I am re-studying this passage.


Does Jude use the book _The Assumption of Moses_ in reference to this disputation. Is it universally believed that this book existed and acted as a source for Jude here?

Any thoughts on this disputing over the body of Moses? Why would there be a dispute?






In the Targum, the _Pseudo-Jonathan_, the comments on Deut. 34:6 seem to indicate a Jewish tradition of the Devil trying to get the body of Moses in order to tempt the Jews into idolatry, and so the angels bury Moses 4 miles from the site of his death.


----------



## Contra_Mundum

Jude _could be_ alluding to a relatively well-known tale, like a religious story based on fact, that was current.

I would put this kind of allusion in a similar category to Paul's quoting pagan philosophers. Nothing wrong with it. It is hard to tell if Jude ascribes an historical conviction to the story, or if he understands it literarily, that is as story. If there were allusions to books of the Apocrypha, that alone would not make a sufficient argument for their canonicity.

If you come down on the side of "history", then you simply ascribe this idea to the realm of history, realizing the Bible isn't the only source of Jewish history. But to read the passage like this is _possibly _to miss Jude's theological point. WHY he makes the statement (and it's not to affirm the historical accuracy of the author) is more important than the WHAT.

The issue is "railing accusations." The issue is contentiousness.

Furthermore, the "quote" put in Michael's mouth is actually a QUOTE from the REAL BIBLE!Zechariah 3
1And he shewed me Joshua the high priest standing before the angel of the LORD, and Satan standing at his right hand to resist him. 

2And the *LORD said unto Satan, The LORD rebuke thee*, O Satan; even the LORD that hath chosen Jerusalem rebuke thee: is not this a brand plucked out of the fire?​
A similar effect is observed when "Enoch" is quoted, 1:14 Enoch, the seventh from Adam, prophesied about these men: "See, the Lord is coming with thousands upon thousands of his holy ones."​
The quoted words are a close parallel to actual Scripture from Deuteronomy 33:2
He said: "The LORD came from Sinai and dawned over them from Seir; he shone forth from Mount Paran. He came with myriads of holy ones from the south, from his mountain slopes.​


----------



## MLCOPE2

A possible explanation that I have heard for Moses' body being taken was to prevent any type of worship towards Moses' as an idol. 

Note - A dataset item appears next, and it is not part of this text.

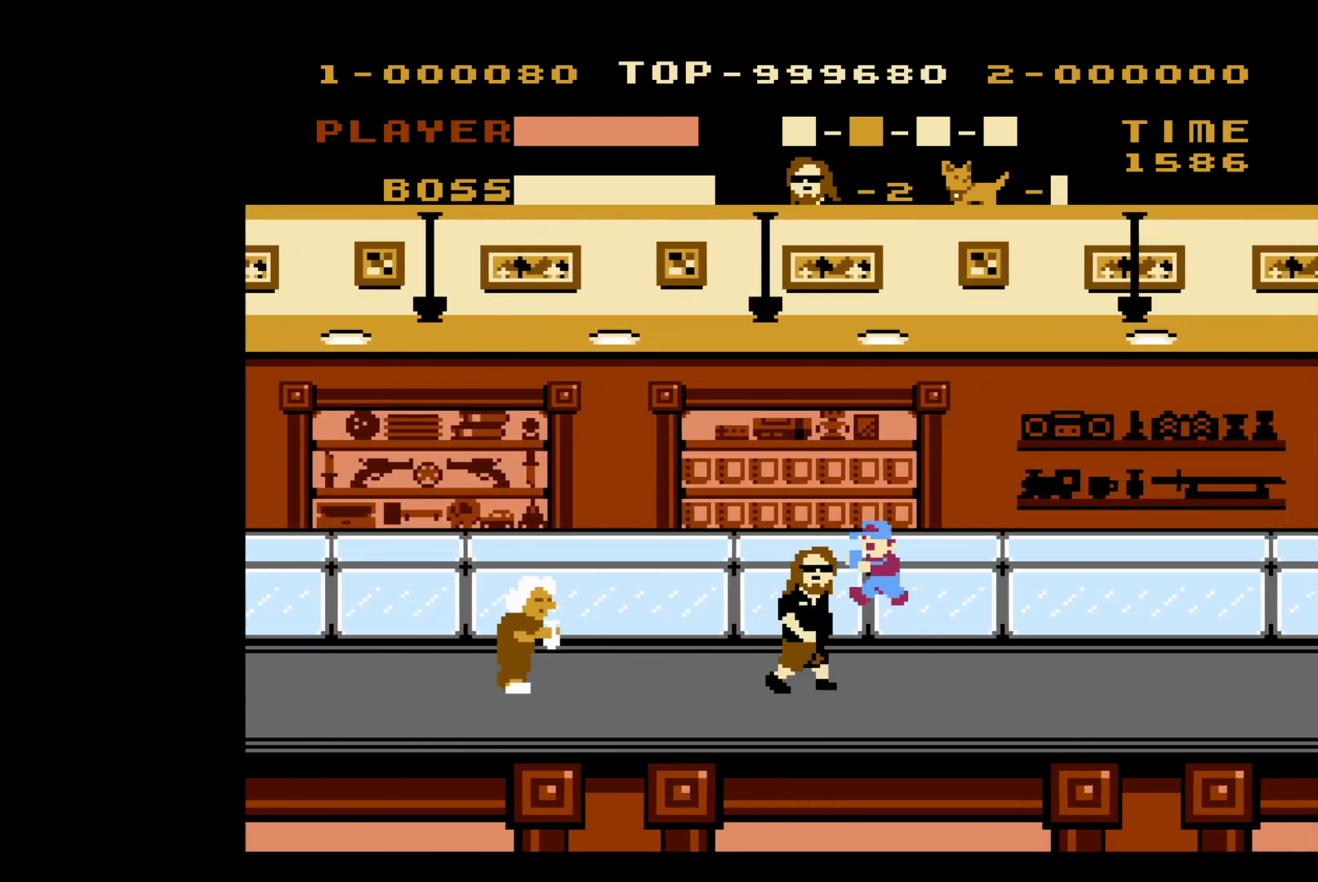
{"buttons": ["DPAD_RIGHT"], "events": []}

This would appear to be a legitimate answer since we all know how prone the Israelites were to idolatry. However this is just a possible explanation. I too would like to hear others understanding of this passage.


----------



## py3ak

G. Campbell Morgan has what I believe to be a unique take on the passage. In _The Crises of the Christ_ he argues that Moses was raised from the dead at some point in time after the incarnation (or at the same time, I don't quite recall). This is how Moses was able to appear bodily at the Transfiguration along with Elijah. The devil objected to the resurrection of Moses, if my recollection is accurate, on the grounds that nothing had been done to secure that resurrection. So there was a dispute about the raising of his body, but the efficacy of Christ's life and death was proleptically availing.


----------



## Pergamum

WOW! Interesting.


----------